# 99 V10 mileage life span



## dieselboy01 (Jan 18, 2011)

What's the life span of a 99 V10? 

There's a guy that wants to trade me a 99 F450 4x4 XL 5spd with 178k miles on it for my topkick.The truck has a dumping flatbed and a boss rt2 V plow also. I've seen a lot of pics and overall the truck is in good shape, but the miles worry me a little.


----------



## flips87chevy (Oct 7, 2013)

I bought My 99 f450 with only 33,000 on it and I've replaced the transmission, rear end gears, exhaust manifolds, and all breaks break lines and fuel lines. So in my opinion mileage is a poor standard to judge a vehicle on. That said I won't personally look at anything with more than 200,000 on it. There's always a debate over on fordtrucks.com about the v10s. Some people claim 500,000 but I'd have to see it to believe it.


----------



## rob_cook2001 (Nov 15, 2008)

I have seen v10's in pick ups spin bearings and throw rods shortly after 100k.. I would never touch a v10 with over 100k unless I planned on having to replace the engine down the road.


----------



## Mark13 (Dec 3, 2006)

Some friends of mine have a 2000ish F450 service truck with the v10 in it. The miles on it aren't rediculous, if I remember right it's under 150k. It's going to auction the end of the month because they're tired of screwing with it. Coils/Plugs, blowing spark plugs out (3 separate occasions) and now cylinder 7 has no compression. While it ran it did ok for a truck that was about 13,000lbs empty and occasionally would pull 20k but it was never very impressive.


----------



## dieselboy01 (Jan 18, 2011)

Thanks for the replies, I'm still on the fence about the trade. I don't need another project, but the f450 is more useful to me then the topkick.
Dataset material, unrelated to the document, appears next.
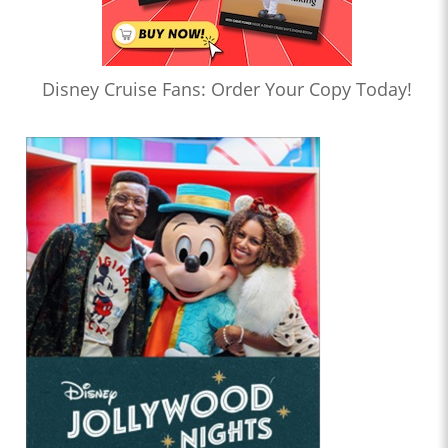
Disney Cruise Fans: Order Your Copy Today!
We'll see what happens.


----------



## FredG (Oct 15, 2012)

dieselboy01;2133328 said:


> What's the life span of a 99 V10?
> 
> There's a guy that wants to trade me a 99 F450 4x4 XL 5spd with 178k miles on it for my topkick.The truck has a dumping flatbed and a boss rt2 V plow also. I've seen a lot of pics and overall the truck is in good shape, but the miles worry me a little.


Have you tried to sell the topkick? Lots of 450 550 out there right now. I have heard good and bad about the V10. I don't think it's a fair trade on your part. Maybe if that F450 had a power smoke would be a better deal for you. I can understand you see more use for the 450, Not a good trade. Topkick are desirable to. JMO


----------



## dieselboy01 (Jan 18, 2011)

I've had the topkick listed for sale or trade sense November. I've had 3 calls on it sense then.

I agree, if the 450 had a 7.3 I wouldn't question it.


----------



## Randall Ave (Oct 29, 2014)

Your on the very low end of this deal.


----------



## dieselboy01 (Jan 18, 2011)

Randall Ave;2133935 said:


> Your on the very low end of this deal.


Ya I've been thinking that too. I'll hold out for something better or cash.

Thank you all for the replies!


----------